TASK REQUIREMENTS —
1. In the passage on the urn gamble, why does a yellow draw carry no information about the urn's contents?
2. Continue the passage on the urn gamble, starting after its final sentence.

##### QUOTED PASSAGE #####

We introduced environmental signals to this gamble in the form of a draw. Prior to the resolution of the gamble, a ball was drawn from the urn, so that the subject knew its color, and then returned to the urn. We postulated that this observed draw first updates the prior belief about the urn content (Fig. 1c, belief updating) and then the value of the gamble (Fig. 1d, value). Note that the draw's color was well specified and there was no perceptual ambiguity.
This paradigm specifies and manipulates the reducibility of uncertainty in beliefs and value as follows. First, because the subject does not know the composition within ambiguous-color balls in the urn, a draw of an ambiguous-color ball, but not a draw of a risky-color ball, should update the subject's belief. In our exemplar urn, a red draw updates belief because it demonstrates that the urn holds at least one red ball, increasing probability of a future draw in red [ΔP(R) > 0; Fig. 1c]. On the other hand, a yellow draw does not carry any information, because it is already known that the urn contains two yellow balls [ΔP(Y) = 0].
Second, value should be updated as a consequence of belief updating only in ambiguous gambles, but not in risky gambles. This is because the chance to win $10 is not perfectly specified when the winning color is an ambiguous color. In our exemplar urn, a red draw increases the probability of a red resolution draw and decreases that of a green draw (Fig. 1d). As a consequence, the value of the gamble increases if the winning color is red [$10 · ΔP(R) > 0] and decreases if the winning color is green [$10 · ΔP(G) < 0]. On the other hand, if the winning color is yellow, a red draw does not update its value, because probability of a yellow draw is unaffected [$10 · ΔP(Y) = 0].

##### RECORDS PROVIDED #####

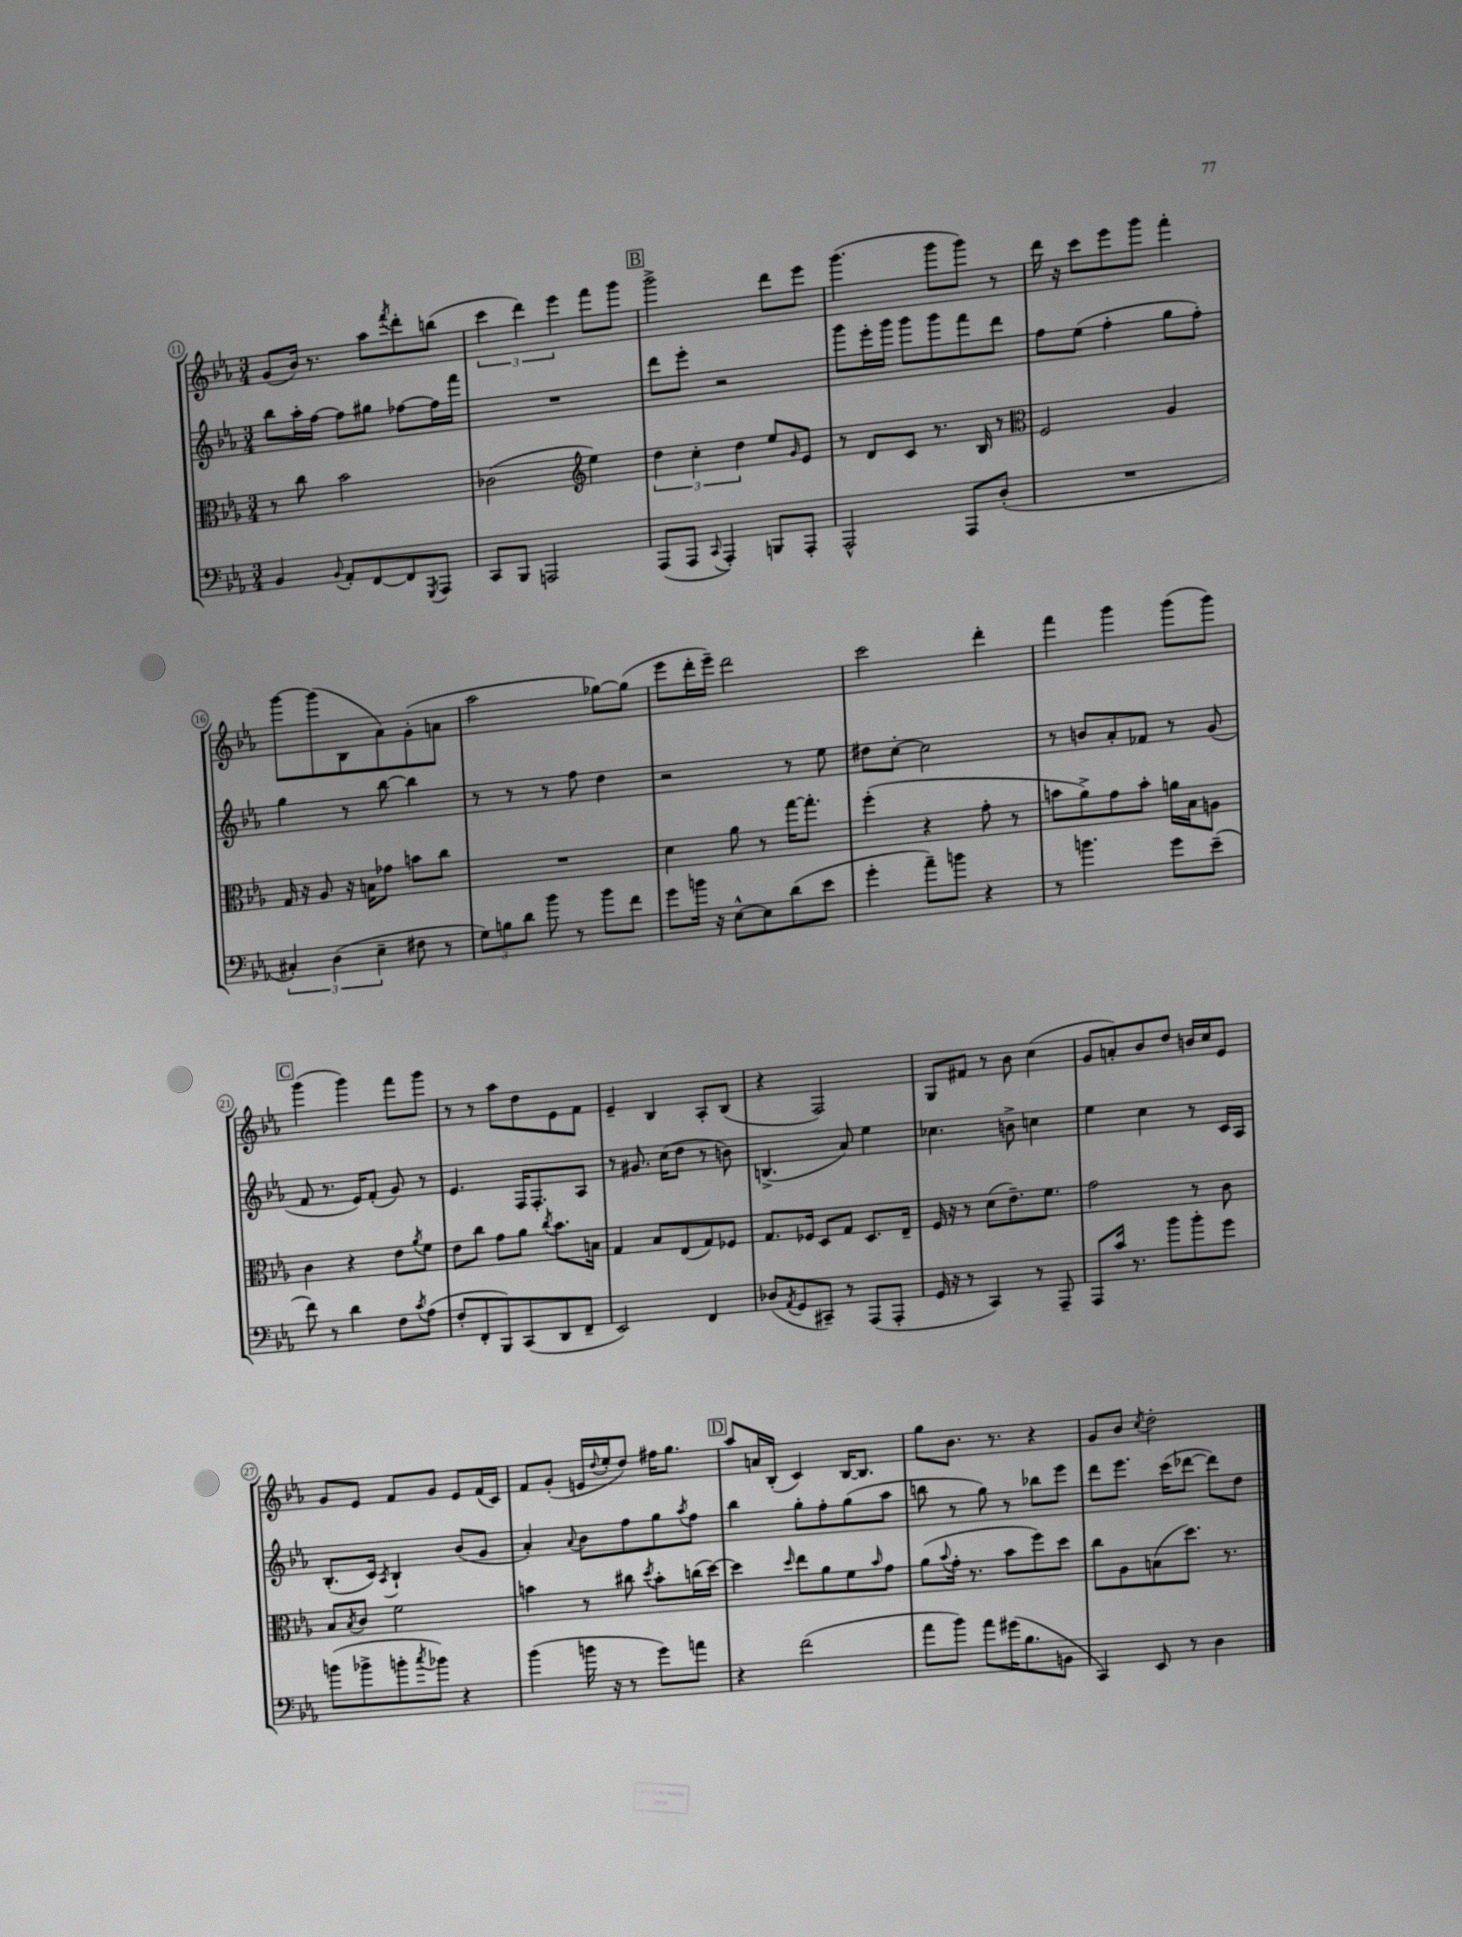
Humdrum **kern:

**kern	**kern	**kern	**kern
*staff4	*staff3	*staff2	*staff1
*clefF4	*clefC3	*clefG2	*clefG2
*k[b-e-a-]	*k[b-e-a-]	*k[b-e-a-]	*k[b-e-a-]
*M3/4	*M3/4	*M3/4	*M3/4
4BB-/	8r	8bb-\L	(8g/L
.	8cc\	16aa-'\L	16b-/Jk)
.	.	[16ff\JJ	8.r
8qqBB-/	.	.	.
8AA-'/L	2b-\	8ff\]L	.
[8FF/	.	8gg#\J	8aa-\L
.	.	.	8qfff/
8FF/]	.	[8ff-\L	8ddd'\
8qGGG/	.	.	.
8AAA-/J	.	16ff-\]L	(8bb\J
.	.	16fff\JJ	.
=	=	=	=
8CC/L	(2c-\	2.r	6ccc\
8BBB-/J	.	.	.
.	.	.	6ddd\)
2AAA/	.	.	.
.	.	.	6eee-\
*	*clefG2	*	*
.	4ee-\)	.	8fff\L
.	.	.	8ggg\J
=	=	=	=
(8AAA-/L	6dd\	8ddd\L	2ggg^\
8AAA-/J	.	8eee-'\J	.
.	6cc'\	.	.
8qqCC/	.	.	.
4AAA-'/)	.	2r	.
.	6dd\	.	.
8BBB/L	8ee-/L	.	8ddd\L
.	16qqg/	.	.
8AAA-'/J	8e-/J	.	8eee-\J
=	=	=	=
2AAA-^^/	8r	8ggg\L	(4.ggg\
.	8d/L	16eee-'\L	.
.	.	16ggg\JJ	.
.	8c/J	8ggg\L	.
.	8.r	8ggg\	8ggg\L
8AAA-/L	.	8fff\	8ggg\J)
.	16B-/	.	.
(8D'/J	8r	8ddd\J	8r
=	=	=	=
*	*clefC3	*	*
2.r	2F/	8ff\L	16ddd\
.	.	.	16r
.	.	(8ee-\J	8ccc\L
.	.	4ff'\	8eee-\
.	.	.	8ggg\J
.	4A-/	8gg\L	4fff'\
.	.	8ff'\J)	.
=	=	=	=
6C#'/)	16G/	4gg\	[8ggg\L
.	16r	.	.
.	8A-/	.	(8ggg\]
(6D\	.	.	.
.	16r	8r	8B-\
.	16B\LK	.	.
6E-~\	.	.	.
.	8g-\J	[8bb-\	8a-\)
8F#\	8b\L	4bb-\]	(8g'\
8r	8cc\J	.	8a\J
=	=	=	=
12G\L)	2.r	8r	2aa-\
12B\	.	.	.
.	.	8r	.
12d\J	.	.	.
8b-\	.	8r	.
8r	.	8ff\	.
8b-\L	.	4dd\	[8gg-\L)
8f\J	.	.	(8gg-\]J
=	=	=	=
8g\L	4d\	2r	8eee-\L
16b\Jk	.	.	16ddd'\L
16r	.	.	16eee-~\JJ)
[8E-^^\L	8a-\	.	2ddd\
8E-\]	8r	.	.
(8d\	[16gg\LK	8r	.
.	8.gg'\]J	.	.
8e-\J	.	8ee-\	.
=	=	=	=
4g'\	(4ff'\	8dd#\L	2ccc\
.	.	[8cc'\J	.
8a-~\L)	4r	2cc\]	.
8b\J	.	.	.
4r	8g'\	.	4ddd'\
.	8r	.	.
=	=	=	=
8r	8b\L	8r	4fff\
4.b\	8a-^\)	8b/L	.
.	8g\	8a-'/	4ggg\
.	8b'\J	8f-/J	.
8g\L	16a\LL	8r	(8ggg\L
.	16B-\J	.	.
(8e-~\J	8A\J	(8g/	8ggg\J)
=	=	=	=
8f\)	4c\	8f/	(4ggg\
8r	.	8.r	.
4d\	4r	.	4ggg\)
.	.	16e-/LK)	.
.	.	(8f'/J	.
8F\L	8e-\L	8g/)	8fff\L
8qc/	8qa-/	.	.
(8A-\J	8f\J	8r	8ggg\J
=	=	=	=
8F'/L	8e-\L	4.e-/	8r
8FF'/	8cc\J	.	8r
8BBB-/)	8g\L	.	8aa-\L
(8CC/	8a-\J	16F/LK	8dd\
.	.	8.F'/	.
.	8qcc/	.	.
8DD/	8.b-\L	.	8e-\
8FF~/J	.	8A-/J	8f\J
.	16B\Jk	.	.
=	=	=	=
2EE-/)	4G/	8r	4e-~/
.	.	8.g#/	.
.	8B-/L	.	4B-/
.	.	(16cc\LK	.
.	(8E-/	8dd\J	.
4FF/	8G/)	8r	8A-'/L
.	8F-/J	8b\)	(8B-/J
=	=	=	=
(8D-/L	8.G/L	(4.B^/	4r
8qAA-/	.	.	.
8GG/	.	.	.
.	16F-/Jk	.	.
8CC#~/J)	8D/L	.	2F/)
8r	8G/J	8a-/)	.
(8AAA-/L	8.D/L	4ee-\	.
8AAA-'/J	.	.	.
.	16E-~/Jk	.	.
=	=	=	=
16GG/	16F/	4.cc-\	8G/L
16r	16r	.	.
8r	8r	.	8f#/J
4CC/)	(8d\L	.	8r
.	8.e-~\)	8b^\	8b-\
8r	.	4cc\	(4cc\
.	8.f\J	.	.
8AAA-~/	.	.	.
=	=	=	=
8AAA-/L	2g\	4ee-\	8g/L
16c/Jk	.	.	8a'/)
8.r	.	.	.
.	.	4cc\	8b-/
8b-\L	.	.	8dd/J
8b-'\	8r	8r	16b/LL
.	.	.	16cc/J
8g\J	8c\	16c/LL	8e-/J
.	.	16A-/JJ	.
=	=	=	=
(8b\L	8B-/L	(8.B-'/L	8g/L
.	8qB-/	.	.
8b-^\	8c/J	.	8e-/J
.	.	16c/Jk)	.
.	.	8qA-/	.
8b'\	2f\	4B-`/	8f/L
8qcc/	.	.	.
8b-\J)	.	.	8g/J
4r	.	(8b-/L	8e-/L
.	.	8g/J	(16f/L
.	.	.	16c/JJ)
=	=	=	=
(4b-\	4b\	4a-'/)	8f/L
.	.	.	(8g'/J
.	.	8qqa-/	.
16b\	8r	8b-\L	16e/LL
.	.	.	8qqdd/
16r	.	.	16ee-'/J
8r	8cc#\	8ff\	8dd/J)
.	8qdd/	.	.
8g\L)	8b'\L	8gg\	16ff#\LK
.	.	.	8.gg\J
.	.	8qaa-/	.
8a\J	(16cc\L	8ff\J	.
.	[16dd\JJ)	.	.
=	=	=	=
4r	4dd\]	4bb-\	8aa-/L
.	.	.	16a/L
.	.	.	(16B-'/JJ
.	16qqdd/	.	.
(2f\	8ee-\L	8gg'\L	4c/)
.	8a-\	8ff'\	.
.	8f\	(8gg\	[16B-/LK
.	.	.	8.B-/]J
.	16qqb-/	.	.
.	8g\J	8aa-\J	.
=	=	=	=
8a-\L	(8a-\L	8bb\	8gg\L
.	8qqb-/	.	.
8b-\J)	16g'\Jk	8r	8.b-\J
.	8.r	.	.
8a-\L	.	8gg\)	.
.	.	.	8.r
(16g#\K	8b-\L	8r	.
8.B-\	.	.	.
.	8ff\)	8bb-\L	4r
8BB\J	8dd\J	8eee-\J	.
=	=	=	=
4CC/)	8cc\L	8ddd\L	8g/L
.	8A-\	8.eee-\J	8b-/J
.	.	.	8qcc/
8EE-/	(8B\	.	2dd'\
.	.	(16ccc\LK	.
8r	8.dd\J)	[8ddd-\J	.
4D\	.	8ddd-\]L)	.
.	8.r	.	.
.	.	8dd\J	.
==	==	==	==
*-	*-	*-	*-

#####

TASK-BY-TASK OUTPUTS —
1. It is already known that the urn contains two yellow balls.

2.
Therefore, if subjects rationally combine the prior knowledge about uncertainty with the color of the observed draw, they would update belief only after ambiguous-color draws, and update value only in ambiguous gambles (Fig. 1e). Such sensitivity would not be observed if updating is primarily driven by expectancy violation; since the draw's color is unpredictable, any draw in any gamble is associated with some level of expectancy violation, measured as 1 − P(draw) [since P(draw) < 1, 1 − P(draw) > 0 for any draw; Figure 1c]. To decouple updating from expectancy violation more clearly, we manipulated the urn composition across trials (Table 1). For instance, increasing yellow balls in our exemplar urn would increase expectancy violation of a red draw, but decrease the magnitudes of belief updating and value updating the red draw causes. The manipulation of the urn composition enabled us to look for neural correlates of belief updating and value updating while statistically controlling for expectancy violation, and vice versa, in fMRI analysis.
The urn contents used in the experiments, and the quantitative measurement of belief updating, value updating, and expectancy violation (derived under the Bayesian model with binomial prior probability distribution over urn contents)
Behavioral experiment
Subjects.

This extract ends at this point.